Fine-grained Classification of A Million Life Trajectories from Wikipedia
Zhaoyang Liu, Xiaocong Du, Yixi Zhou, Ye Shi, Haipeng Zhang
TL;DR
The paper tackles the problem of fine-grained life trajectory classification for notable individuals by leveraging Wikipedia-derived (person, time, location) triples. It introduces SAM4LTC, a syntax-aware model that fuses syntactic graphs with text embeddings and uses LLM refinements to standardize input sentences, achieving 84.5% F1 on a large, 3-century, 589k-person dataset with 3.8 million labeled activities. A 24-type taxonomy across 9 categories is used, with a manually annotated 2,826-sample dataset and a large-scale publicly released dataset and code. The approach demonstrates robust gains over baselines, validated by ablations and prompt-sensitivity analyses, and enables insights into human dynamics across time and space through extensive data analysis.
Abstract
Life trajectories of notable people convey essential messages for human dynamics research. These trajectories consist of (\textit{person, time, location, activity type}) tuples recording when and where a person was born, went to school, started a job, or fought in a war. However, current studies only cover limited activity types such as births and deaths, lacking large-scale fine-grained trajectories.
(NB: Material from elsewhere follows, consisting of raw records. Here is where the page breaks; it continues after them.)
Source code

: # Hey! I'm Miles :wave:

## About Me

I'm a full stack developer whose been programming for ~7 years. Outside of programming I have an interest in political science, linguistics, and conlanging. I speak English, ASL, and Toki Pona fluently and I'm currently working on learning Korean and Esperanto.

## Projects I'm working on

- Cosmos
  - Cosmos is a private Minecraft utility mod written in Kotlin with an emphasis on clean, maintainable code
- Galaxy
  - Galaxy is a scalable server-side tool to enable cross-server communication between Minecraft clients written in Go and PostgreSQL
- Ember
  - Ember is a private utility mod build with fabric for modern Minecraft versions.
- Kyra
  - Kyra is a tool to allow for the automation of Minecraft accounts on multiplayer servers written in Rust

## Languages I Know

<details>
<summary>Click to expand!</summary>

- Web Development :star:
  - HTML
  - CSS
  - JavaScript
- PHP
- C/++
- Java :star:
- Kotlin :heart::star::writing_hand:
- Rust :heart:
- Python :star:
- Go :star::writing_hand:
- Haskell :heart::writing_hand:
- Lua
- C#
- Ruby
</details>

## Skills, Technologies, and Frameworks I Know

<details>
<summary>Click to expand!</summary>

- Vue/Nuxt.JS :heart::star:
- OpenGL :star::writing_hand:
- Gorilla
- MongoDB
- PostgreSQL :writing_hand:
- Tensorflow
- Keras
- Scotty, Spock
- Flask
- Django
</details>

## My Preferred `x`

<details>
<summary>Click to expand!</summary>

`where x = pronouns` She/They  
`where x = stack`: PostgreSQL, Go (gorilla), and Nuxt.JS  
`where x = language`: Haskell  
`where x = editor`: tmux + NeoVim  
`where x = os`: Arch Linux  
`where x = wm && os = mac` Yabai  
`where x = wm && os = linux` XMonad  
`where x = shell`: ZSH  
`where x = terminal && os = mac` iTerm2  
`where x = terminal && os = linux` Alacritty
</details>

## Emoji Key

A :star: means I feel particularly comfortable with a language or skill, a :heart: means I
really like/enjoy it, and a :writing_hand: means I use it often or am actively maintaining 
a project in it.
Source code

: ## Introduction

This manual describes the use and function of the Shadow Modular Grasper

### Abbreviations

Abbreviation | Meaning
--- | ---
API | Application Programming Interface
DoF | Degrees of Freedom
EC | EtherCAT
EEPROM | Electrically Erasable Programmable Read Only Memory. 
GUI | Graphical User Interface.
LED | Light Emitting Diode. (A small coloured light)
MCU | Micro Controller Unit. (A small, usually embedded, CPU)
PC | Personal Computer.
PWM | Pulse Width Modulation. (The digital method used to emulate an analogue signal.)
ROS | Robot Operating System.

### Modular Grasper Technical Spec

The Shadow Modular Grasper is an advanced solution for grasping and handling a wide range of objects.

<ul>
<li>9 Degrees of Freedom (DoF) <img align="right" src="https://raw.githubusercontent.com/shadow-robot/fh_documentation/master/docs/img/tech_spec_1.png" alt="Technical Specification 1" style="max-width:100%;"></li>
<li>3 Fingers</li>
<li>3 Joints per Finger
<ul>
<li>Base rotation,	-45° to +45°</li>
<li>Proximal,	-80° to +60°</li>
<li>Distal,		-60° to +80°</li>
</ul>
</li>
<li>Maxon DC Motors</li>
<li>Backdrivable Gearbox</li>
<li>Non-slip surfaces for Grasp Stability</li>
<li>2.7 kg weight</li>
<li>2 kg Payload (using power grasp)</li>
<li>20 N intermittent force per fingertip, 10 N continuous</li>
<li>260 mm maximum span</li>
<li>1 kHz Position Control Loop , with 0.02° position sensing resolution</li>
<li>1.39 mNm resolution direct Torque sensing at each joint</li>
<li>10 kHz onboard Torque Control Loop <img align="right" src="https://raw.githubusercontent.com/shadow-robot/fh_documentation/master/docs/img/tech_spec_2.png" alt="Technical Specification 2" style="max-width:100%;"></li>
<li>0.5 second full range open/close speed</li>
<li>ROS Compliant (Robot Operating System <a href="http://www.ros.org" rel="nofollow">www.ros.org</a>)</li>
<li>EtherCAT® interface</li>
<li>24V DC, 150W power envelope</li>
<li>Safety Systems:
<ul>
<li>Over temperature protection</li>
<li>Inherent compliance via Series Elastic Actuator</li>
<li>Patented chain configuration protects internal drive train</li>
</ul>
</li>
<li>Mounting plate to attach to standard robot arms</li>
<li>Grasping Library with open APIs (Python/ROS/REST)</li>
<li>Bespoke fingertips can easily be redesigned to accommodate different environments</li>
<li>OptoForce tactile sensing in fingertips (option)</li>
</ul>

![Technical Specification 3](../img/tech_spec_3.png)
Using a tool that extracts (\textit{person, time, location}) triples from Wikipedia, we formulate the problem of classifying these triples into 24 carefully-defined types using textual context as complementary information. The challenge is that triple entities are often scattered in noisy contexts. We use syntactic graphs to bring triple entities and relevant information closer, fusing them with text embeddings to classify life trajectory activities. Since Wikipedia text quality varies, we use LLMs to refine the text for more standardized syntactic graphs. Our framework achieves 84.5\% accuracy, surpassing baselines. We construct the largest fine-grained life trajectory dataset with 3.8 million labeled activities for 589,193 individuals spanning 3 centuries. In the end, we showcase how these trajectories can support grand narratives of human dynamics across time and space. Code/data are publicly available.